Text data extracted from the page:

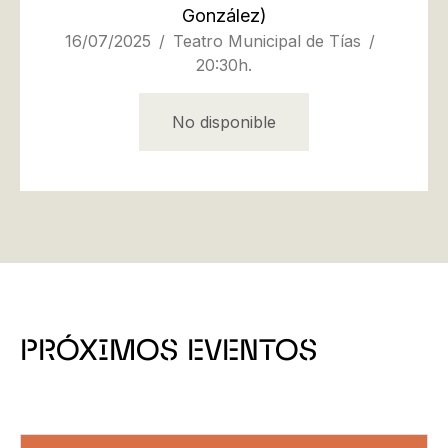
González)
16/07/2025
Teatro Municipal de Tías
20:30h.
No disponible
PRÓXIMOS EVENTOS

▶ TASK GOAL: Can you edit the entries above so that "No disponible" becomes "Entradas agotadas", with nothing else changed? Leave the pictures out of your answer.

▶ YOUR SOLUTION:
González)
16/07/2025
Teatro Municipal de Tías
20:30h.
Entradas agotadas
PRÓXIMOS EVENTOS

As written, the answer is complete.